Epandage des effluents d’élevage et vie sol

11-10-2016


Vidéo agriculture NouvelleFrédéric Thomas (agriculteur et rédacteur en chef de la revue TCS) nous explique les avantages de l’épandage des effluents d’élevage sur des couverts installés au mois de septembre.

Cela nourrit l’activité biologique du sol, sans trop le compacter. Il nous montre que lors d’un parcours cultural classique, nous n’apportons pas de nourriture au sol régulièrement, ne permettant pas au sol, aux micro-organismes et aux vers de terre de se nourrir. Les couverts végétaux développent la vie du sol. Nous en parlions aussi dans cet article sur les micro organismes.

Agriculture Nouvelle et ITHEC ont filmé Frédéric Thomas lors d’une journée technique à la Coopérative d’Herbauges en septembre 2012.

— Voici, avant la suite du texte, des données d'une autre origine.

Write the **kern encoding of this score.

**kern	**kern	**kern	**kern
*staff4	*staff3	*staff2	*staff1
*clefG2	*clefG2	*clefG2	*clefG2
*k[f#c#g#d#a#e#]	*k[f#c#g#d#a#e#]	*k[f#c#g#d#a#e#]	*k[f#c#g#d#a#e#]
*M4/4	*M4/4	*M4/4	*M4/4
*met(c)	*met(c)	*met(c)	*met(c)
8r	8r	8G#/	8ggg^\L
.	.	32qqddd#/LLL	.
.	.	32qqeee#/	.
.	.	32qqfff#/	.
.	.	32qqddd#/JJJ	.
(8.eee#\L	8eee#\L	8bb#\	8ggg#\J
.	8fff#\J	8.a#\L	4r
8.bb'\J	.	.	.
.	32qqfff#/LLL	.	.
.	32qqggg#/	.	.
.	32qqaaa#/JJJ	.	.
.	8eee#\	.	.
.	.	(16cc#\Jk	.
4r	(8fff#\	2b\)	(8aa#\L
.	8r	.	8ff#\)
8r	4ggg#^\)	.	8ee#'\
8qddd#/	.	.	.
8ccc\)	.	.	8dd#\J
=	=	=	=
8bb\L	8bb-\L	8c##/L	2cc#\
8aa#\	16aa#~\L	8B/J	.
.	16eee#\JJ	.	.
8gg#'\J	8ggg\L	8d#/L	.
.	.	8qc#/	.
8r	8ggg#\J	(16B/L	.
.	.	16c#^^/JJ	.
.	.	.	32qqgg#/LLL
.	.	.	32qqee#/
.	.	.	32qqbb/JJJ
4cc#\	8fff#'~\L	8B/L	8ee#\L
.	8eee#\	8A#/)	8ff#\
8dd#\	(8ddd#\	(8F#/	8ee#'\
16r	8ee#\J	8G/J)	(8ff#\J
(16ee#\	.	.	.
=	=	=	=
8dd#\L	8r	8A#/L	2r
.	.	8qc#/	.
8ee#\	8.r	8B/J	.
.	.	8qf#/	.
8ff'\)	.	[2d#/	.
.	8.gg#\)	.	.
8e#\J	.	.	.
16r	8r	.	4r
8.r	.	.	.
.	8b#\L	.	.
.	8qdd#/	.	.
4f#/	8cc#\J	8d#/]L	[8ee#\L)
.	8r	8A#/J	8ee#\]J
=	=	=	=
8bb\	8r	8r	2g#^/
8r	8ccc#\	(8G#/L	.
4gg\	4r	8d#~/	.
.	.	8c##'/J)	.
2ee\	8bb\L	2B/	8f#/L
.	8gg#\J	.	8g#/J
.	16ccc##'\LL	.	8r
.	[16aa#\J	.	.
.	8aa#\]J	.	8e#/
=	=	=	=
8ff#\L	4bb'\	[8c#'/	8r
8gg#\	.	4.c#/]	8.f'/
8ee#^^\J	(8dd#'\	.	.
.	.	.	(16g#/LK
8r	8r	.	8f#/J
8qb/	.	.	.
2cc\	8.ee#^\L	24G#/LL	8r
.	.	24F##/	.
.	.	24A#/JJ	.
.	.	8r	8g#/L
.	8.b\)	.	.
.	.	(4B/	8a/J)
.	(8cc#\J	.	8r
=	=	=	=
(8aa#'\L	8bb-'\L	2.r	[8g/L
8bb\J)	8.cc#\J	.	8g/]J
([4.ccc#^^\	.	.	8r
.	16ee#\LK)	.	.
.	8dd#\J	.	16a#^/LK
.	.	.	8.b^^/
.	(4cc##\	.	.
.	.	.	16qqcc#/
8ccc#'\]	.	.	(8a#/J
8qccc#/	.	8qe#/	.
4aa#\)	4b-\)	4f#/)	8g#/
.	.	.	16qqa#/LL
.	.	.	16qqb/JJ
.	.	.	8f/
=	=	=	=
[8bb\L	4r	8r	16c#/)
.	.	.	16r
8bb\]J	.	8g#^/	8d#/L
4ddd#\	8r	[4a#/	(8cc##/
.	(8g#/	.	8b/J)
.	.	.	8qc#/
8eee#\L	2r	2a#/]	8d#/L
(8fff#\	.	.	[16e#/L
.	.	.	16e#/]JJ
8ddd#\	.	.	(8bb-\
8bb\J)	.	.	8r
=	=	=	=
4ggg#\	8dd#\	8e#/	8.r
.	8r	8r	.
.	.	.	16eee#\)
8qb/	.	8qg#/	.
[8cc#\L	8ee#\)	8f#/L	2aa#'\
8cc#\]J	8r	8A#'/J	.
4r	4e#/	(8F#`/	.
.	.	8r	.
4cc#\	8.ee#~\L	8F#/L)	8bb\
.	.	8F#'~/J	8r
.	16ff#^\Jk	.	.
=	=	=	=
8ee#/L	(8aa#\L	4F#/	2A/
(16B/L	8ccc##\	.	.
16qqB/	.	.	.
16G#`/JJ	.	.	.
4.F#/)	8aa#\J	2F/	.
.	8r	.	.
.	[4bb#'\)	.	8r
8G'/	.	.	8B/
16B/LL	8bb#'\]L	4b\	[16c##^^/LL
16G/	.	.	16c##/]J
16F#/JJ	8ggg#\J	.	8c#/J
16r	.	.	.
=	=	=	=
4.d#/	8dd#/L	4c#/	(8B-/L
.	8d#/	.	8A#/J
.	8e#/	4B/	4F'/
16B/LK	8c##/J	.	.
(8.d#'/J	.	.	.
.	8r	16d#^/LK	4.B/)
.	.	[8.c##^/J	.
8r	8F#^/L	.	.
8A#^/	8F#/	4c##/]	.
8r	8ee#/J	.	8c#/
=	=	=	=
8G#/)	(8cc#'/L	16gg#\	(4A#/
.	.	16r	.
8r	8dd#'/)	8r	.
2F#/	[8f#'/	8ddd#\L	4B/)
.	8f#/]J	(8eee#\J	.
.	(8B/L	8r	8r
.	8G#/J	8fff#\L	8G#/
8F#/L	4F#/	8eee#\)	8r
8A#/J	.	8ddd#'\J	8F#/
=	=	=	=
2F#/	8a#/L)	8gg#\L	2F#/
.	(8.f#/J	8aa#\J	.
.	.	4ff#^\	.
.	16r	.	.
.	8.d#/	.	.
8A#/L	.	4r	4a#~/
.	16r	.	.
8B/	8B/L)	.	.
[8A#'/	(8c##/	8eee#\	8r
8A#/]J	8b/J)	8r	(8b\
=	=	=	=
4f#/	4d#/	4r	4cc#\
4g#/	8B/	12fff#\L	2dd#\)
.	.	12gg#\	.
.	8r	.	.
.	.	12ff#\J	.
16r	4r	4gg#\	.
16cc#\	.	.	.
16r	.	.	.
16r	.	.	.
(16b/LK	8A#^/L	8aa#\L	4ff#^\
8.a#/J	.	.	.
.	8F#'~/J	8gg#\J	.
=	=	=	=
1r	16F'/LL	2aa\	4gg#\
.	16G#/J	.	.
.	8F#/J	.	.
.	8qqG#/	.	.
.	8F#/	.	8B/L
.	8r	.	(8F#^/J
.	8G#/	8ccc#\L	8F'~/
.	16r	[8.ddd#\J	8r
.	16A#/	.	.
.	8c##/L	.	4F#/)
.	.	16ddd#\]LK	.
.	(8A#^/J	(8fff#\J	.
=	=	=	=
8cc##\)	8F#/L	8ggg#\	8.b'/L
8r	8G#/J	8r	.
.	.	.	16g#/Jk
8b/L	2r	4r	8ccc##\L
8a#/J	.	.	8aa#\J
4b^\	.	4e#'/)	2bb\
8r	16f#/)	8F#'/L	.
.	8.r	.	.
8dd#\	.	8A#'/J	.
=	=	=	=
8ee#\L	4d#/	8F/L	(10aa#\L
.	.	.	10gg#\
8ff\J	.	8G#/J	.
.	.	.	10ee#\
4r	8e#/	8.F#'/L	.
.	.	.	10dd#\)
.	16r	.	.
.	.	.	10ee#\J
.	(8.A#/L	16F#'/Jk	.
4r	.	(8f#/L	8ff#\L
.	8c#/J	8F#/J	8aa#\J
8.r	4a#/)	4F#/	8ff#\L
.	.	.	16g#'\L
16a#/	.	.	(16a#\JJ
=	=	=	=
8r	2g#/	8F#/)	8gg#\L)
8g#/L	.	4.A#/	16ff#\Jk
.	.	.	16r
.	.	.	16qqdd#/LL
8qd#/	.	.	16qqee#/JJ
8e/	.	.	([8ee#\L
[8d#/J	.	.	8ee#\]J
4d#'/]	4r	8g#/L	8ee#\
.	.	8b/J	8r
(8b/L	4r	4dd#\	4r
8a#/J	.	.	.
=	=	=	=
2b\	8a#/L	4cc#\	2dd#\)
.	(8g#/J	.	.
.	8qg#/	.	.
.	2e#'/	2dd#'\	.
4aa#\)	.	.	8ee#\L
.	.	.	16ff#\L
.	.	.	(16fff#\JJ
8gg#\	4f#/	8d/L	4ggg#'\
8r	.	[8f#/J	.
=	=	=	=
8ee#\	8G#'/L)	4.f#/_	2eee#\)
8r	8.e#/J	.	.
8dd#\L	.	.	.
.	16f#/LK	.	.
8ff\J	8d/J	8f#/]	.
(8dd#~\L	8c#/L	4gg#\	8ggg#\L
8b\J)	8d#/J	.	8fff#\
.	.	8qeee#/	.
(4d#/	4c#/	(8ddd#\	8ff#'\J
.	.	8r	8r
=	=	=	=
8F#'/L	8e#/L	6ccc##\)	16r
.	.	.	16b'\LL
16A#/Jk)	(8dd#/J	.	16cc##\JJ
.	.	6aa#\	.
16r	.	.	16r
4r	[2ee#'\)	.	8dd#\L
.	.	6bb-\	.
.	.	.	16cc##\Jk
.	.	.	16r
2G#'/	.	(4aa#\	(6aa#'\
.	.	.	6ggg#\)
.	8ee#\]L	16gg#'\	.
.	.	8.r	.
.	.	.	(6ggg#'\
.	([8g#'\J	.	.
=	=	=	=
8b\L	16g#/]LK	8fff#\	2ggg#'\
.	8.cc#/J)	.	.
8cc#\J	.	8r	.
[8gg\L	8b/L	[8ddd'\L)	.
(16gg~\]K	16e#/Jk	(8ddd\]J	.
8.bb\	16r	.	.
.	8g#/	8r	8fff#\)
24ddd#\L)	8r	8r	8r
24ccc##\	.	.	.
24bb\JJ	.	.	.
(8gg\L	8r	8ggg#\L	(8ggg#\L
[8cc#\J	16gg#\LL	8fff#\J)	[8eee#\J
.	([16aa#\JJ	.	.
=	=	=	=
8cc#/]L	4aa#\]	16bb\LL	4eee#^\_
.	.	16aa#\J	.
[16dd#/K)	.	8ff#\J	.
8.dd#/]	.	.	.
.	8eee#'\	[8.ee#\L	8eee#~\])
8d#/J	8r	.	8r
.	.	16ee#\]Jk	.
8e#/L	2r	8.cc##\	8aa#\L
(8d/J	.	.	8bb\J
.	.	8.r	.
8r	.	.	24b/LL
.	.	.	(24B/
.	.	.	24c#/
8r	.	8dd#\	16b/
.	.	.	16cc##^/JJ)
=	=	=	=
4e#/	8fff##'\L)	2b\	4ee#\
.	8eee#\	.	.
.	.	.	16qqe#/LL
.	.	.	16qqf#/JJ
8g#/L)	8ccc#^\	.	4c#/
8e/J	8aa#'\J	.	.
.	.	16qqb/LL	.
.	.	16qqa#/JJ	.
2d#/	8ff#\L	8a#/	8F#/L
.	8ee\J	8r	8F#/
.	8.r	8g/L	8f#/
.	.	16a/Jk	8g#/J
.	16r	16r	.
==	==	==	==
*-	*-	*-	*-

3 réflexions au sujet de « Epandage des effluents d’élevage et vie sol »

  1. Que pensez d’apport de fumier en quantité limitée sur culture de blé pendant l’hiver ?
    Les raisons : – disponibilité en temps et matériel
    -evite les tassements du sol car réalisé sur sol gelés
    Merci pour vos réponses

    • De mon point de vue, les raisons techniques que vous évoquez (disponibilité en temps et matériel, éviter le tassement sur sol gelé) sont tout à fait valables et peuvent à elles seules justifier l’apport hivernal de fumier sur céréales d’hiver.
      L’apport de fumier en hiver est, pour la vie du sol, toujours mieux que pas d’apport organique du tout, il peut tenir le rôle de couverture sur les entre rangs et protéger le sol favorisant l’activité biologique.
      Par contre, d’un point de vue agronomique, vous apporter un amendement organique à une période où l’activité biologique est la plus faible. Sans activité biologique, le fumier ne se décomposera pas, ne sera pas assimilé par le sol, et vous risquez de perdre, par lessivage ou volatilisation, une partie des éléments minéraux de votre fumier, surtout si l’hiver est pluvieux et pas assez froid. Peut être vaut il mieux l’apporter en fin d’hiver ? (Les cultures qui reprendront bientôt leur croissance végétative puiseront les éléments minéraux avant lessivage. On profite plus des éléments fertilisants du fumier mais moins de son rôle de couverture et de protection du sol) ?
      D’un point de vue réglementaire (directive nitrate), à vérifier selon votre région, l’apport est autorisé sur céréales à paille à la condition que le C/N soit supérieur à 8.

    • Les fumiers sont des fertilisants organiques de type 1 selon la directive nitrate, ce qui correspond à des calendriers d’épandage spécifiques à chaque département. Dans la plupart des cas, les épandages d’hiver sont interdits. De plus, l’épandage sur sol gelé est toujours interdit même pendant les périodes autorisées.
      D’un point de vue agronomique, l’épandage pendant une période où la microflore et les plantes sont les moins actives expose le fumier à tous les risques de lixiviation ou érosion superficielle. Il est beaucoup plus intéressant d’apporter le fumier le plus tôt possible au printemps ou à l’automne avant l’implantation d’un colza, d’une prairie ou couvert végétal. L’apport d’automne sur céréales d’hiver est déconseillé car la couverture du sol est insuffisante et les besoins faibles.